The acquisition last year was of Asia Magnets, known as SAMAG, for about $10 million. A privately owned manufacturer of compression molded NdFeB bonded magnets in Chuzhou, China located west of Shanghai, the acquisition was seen as an opportunity to leverage Neo’s ability to produce high-performance magnetic powders and magnets. SAMAG had constructed a new production facility in 2016 and recently completed a US$2.9 million capacity expansion, including the installation of new manufacturing equipment and additional production footprint. 

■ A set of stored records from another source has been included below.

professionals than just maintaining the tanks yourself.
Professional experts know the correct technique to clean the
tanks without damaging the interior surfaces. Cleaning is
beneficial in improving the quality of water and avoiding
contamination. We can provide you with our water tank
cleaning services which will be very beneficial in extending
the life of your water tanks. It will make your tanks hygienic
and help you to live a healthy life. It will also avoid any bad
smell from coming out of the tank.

At the time, Greg Kroll, executive vice president of Neo Magnequench, noted: “This acquisition is compelling for the Neo Magnequench business as it immediately expands our existing magnet manufacturing knowhow and enhances our production capability, and SAMAG’s production will benefit from Neo’s technical expertise, extensive global sales team and networks. The acquisition will expand our ability to work more closely with magnet users from concept through the entire product lifecycle.  It also helps us respond to a clear market demand for a compression molded magnet supplier that can both produce at competitive cost and deliver superior technical and development expertise for current and next-generation applications.”